Wicked Women: Seven Halloween Lit Picks

Image Credit Katie Rejsek

Image Credit Katie Rejsek

With Halloween merely a week away, what better cross-disciplinary genre is there to read than horror? This week, we’re bringing you a list of some of the best fiction, short stories, poetry, and nonfiction written by women, guaranteed to chill you to your very core. With such a stark under-representation of female horror writers in the literary world, we figured now is a great time to highlight some of our favorites.



“Who Will Greet You at Home” by Lesley Nneka Arimah

“Who Will Greet You at Home” is a short story existing in a world in which women must fabricate children out of any material, which will determine its character. Ogechi chooses human hair, a conglomeration of different personalities that results in a life-sucking baby beyond her control. A mediation on motherhood and self-sacrifice, “Who Will Greet You at Home” chills from a highly original, alternate reality.  

Available online at: https://www.newyorker.com/magazine/2015/10/26/who-will-greet-you-at-home


Things We Lost in the Fire by Mariana Enriquez

Things We Lost in the Fire is a collection of short stories centered around corruption, violence, and inequality in Argentina, accompanied by a deep imagination and darkness. “…[S]lim but phenomenal…in [Enriquez’s] hands, the country’s inequality, beauty, and corruption tangle together to become a manifestation of our own darkest thoughts and fears. The spookiness of these 12 stories sets into the reader’s mind like a jet stone, sparkling through all that darkness.”—Vanity Fair


The Girls by Emma Cline

Evie Boyd, a self-conscious and lonely teenager, finds herself entranced by an older woman, Suzanne, and a group of seemingly free women who turn out to be the inner-circle of a Charles Manson-esque cult. The Girls has received abundant praise and was deemed one of the best books of 2016 by The Huffington Post, NPR, The Guardian, and Entertainment Weekly among many others. Though not classically horrific, The Girls will surely crawl under your skin with its exploration of the capabilities of humanity, specifically youth and the power of yearning.



Gravesend by Cole Swensen

A book exploring the meaning of what it means to be, or see, a ghost, Gravesend is truly a haunting book. Broken up by interviews, second-hand ghost stories, and ghost sightings within paintings, Swensen experiments with language that invokes the sensory system so strong it send chills up the spine.

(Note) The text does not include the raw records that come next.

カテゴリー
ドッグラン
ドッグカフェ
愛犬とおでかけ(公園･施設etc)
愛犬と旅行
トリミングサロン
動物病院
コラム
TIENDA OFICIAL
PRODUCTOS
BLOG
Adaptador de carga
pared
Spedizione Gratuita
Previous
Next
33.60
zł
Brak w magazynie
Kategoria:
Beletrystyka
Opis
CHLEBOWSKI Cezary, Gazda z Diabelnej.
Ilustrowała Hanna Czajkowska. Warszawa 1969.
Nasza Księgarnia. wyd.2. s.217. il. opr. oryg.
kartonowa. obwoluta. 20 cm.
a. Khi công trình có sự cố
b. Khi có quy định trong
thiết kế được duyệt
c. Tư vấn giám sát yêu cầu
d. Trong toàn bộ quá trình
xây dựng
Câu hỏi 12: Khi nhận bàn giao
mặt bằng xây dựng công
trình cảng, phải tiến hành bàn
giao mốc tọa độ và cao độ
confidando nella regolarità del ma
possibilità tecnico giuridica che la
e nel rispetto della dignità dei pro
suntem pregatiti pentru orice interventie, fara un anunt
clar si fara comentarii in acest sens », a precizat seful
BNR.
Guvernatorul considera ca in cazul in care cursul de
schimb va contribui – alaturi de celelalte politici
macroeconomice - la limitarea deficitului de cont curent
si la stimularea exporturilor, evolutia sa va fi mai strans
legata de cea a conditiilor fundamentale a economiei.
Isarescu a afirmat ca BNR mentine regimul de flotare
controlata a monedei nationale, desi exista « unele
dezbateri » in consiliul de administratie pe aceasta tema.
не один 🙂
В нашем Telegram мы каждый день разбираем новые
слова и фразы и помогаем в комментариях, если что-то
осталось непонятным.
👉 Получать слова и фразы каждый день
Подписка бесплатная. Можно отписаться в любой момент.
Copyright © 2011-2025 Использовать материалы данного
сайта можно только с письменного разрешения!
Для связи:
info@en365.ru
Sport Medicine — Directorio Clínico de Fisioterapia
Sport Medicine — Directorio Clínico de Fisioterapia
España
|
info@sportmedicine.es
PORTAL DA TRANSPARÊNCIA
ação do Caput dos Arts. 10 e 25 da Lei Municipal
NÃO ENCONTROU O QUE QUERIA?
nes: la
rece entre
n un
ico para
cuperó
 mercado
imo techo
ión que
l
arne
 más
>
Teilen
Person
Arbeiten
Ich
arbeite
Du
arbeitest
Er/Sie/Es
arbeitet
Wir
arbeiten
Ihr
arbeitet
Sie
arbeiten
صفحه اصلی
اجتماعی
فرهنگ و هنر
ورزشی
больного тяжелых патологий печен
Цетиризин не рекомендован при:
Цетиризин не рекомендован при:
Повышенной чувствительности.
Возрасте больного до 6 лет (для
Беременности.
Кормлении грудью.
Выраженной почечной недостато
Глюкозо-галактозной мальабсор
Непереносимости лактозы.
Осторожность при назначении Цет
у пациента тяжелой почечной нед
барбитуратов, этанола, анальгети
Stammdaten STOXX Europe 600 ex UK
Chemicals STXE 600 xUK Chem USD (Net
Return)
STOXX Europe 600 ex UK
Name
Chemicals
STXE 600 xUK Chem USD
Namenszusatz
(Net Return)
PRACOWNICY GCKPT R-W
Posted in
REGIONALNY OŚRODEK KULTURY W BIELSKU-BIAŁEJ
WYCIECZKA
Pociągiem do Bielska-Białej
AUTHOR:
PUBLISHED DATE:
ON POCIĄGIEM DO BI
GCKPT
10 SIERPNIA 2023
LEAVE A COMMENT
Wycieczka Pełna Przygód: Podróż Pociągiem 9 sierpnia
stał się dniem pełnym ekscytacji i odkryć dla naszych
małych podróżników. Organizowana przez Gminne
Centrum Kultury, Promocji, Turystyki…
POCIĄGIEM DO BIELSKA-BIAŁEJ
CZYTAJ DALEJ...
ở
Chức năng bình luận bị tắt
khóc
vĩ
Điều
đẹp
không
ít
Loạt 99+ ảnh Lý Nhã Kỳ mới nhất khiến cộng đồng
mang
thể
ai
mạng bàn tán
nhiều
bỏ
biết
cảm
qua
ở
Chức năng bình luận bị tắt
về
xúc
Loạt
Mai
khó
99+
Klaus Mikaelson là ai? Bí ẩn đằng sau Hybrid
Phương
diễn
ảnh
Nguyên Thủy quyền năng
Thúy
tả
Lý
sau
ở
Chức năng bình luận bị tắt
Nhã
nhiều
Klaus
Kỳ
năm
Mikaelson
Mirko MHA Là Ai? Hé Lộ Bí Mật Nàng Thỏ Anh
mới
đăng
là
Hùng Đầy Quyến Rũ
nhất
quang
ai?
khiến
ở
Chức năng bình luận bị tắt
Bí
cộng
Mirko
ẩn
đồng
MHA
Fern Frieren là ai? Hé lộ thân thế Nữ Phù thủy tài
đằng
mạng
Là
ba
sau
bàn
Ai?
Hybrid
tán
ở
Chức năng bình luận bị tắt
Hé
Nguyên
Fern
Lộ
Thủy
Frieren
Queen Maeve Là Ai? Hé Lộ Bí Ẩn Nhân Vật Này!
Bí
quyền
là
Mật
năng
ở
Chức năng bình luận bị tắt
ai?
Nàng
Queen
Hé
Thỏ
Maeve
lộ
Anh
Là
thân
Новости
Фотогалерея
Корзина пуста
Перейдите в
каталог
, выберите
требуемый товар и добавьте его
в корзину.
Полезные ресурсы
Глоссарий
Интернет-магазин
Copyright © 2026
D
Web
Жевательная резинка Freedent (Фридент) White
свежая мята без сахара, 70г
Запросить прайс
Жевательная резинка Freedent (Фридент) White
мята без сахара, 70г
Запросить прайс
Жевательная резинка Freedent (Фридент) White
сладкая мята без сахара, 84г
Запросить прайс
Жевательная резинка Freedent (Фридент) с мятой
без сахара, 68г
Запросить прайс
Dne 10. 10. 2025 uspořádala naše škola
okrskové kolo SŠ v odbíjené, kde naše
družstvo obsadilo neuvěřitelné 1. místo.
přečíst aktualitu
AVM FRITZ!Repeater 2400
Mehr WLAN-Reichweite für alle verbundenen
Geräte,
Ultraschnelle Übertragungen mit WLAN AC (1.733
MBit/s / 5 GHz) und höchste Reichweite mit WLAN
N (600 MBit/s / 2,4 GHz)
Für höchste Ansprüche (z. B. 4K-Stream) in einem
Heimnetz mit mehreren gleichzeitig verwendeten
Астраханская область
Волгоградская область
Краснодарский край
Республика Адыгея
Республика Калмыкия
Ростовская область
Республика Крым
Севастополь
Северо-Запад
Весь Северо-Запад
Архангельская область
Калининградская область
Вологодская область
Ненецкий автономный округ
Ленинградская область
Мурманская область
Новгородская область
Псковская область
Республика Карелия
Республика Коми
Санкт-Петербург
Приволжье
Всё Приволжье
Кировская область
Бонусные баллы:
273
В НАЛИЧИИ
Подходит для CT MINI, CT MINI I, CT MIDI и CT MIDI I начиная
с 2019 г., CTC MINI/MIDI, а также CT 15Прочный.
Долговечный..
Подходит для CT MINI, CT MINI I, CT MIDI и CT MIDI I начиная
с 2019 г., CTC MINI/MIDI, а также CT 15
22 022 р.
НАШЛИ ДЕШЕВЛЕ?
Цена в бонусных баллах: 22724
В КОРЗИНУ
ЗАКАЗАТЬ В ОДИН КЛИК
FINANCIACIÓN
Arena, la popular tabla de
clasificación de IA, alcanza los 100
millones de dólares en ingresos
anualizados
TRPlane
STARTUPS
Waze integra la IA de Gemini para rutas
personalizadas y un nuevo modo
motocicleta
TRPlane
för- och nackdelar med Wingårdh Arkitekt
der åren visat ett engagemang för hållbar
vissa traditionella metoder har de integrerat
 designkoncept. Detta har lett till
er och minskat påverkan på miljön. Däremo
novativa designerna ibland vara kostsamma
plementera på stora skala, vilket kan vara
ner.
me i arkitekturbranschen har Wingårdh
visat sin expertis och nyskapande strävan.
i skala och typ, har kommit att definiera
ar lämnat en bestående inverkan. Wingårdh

In her poem “A Ghost,” she writes, “A Ghost / erodes the line between being and place becomes the place of being time and so / the house turns in the snow is why a ghost always has the architecture of a storm…”


The Babies by Sabrina Orah Mark

Sabrina Orah Mark’s book of poetry, The Babies, uses surrealist images paired with suspense to disorient the reader, sure to thrill any reader. “The poems in The Babies are haunted by invented characters and fabulous details; mysterious fates, wars, and historical events are hinted at, and characters navigate relationships and terrors in a series of surreally twisted prose poems.” – Poetry Foundation. Selected by Jane Miller as the winner of the Saturnalia Books Poetry Contest, The Babies is a perfect read for a cloudy, autumn day.



"The H Word: What Comes at the End" by Kristi DeMeester

This thousand-word essay recently published in Issue 61 of Nightmare magazine, discusses why we turn to writing horror. DeMeester recounts her childhood obsession with killing insects as a way of coping with pain, and argues for horror as a method of understanding our past, present, and future. She writes, "Here, again, I turn to horror to try and make sense of the insensible, and in that way, horror can become more powerful a tool than we ever imagined it to be."

Available online at: http://www.nightmare-magazine.com/nonfiction/h-word-comes-end/


Shirley Jackson: A Rather Haunted Life by Ruth Franklin

Besides Shirley Jackson’s “The Lottery,” The Haunting of Hill House, and her other popular horror works, nothing is scarier than a true story. A Rather Haunted Life is an honest and insightful biography of the life of Shirley Jackson. Franklin uses a sympathetic tone to explore Jackson's interest in witchcraft, hexes, and charms, and how that reflects the oppressive gender roles Jackson endured in the mid-twentieth century.  Shirley Jackson: A Rather Haunted Life, aims to elevate Jackson as one of the most interesting and important horror writers of the century.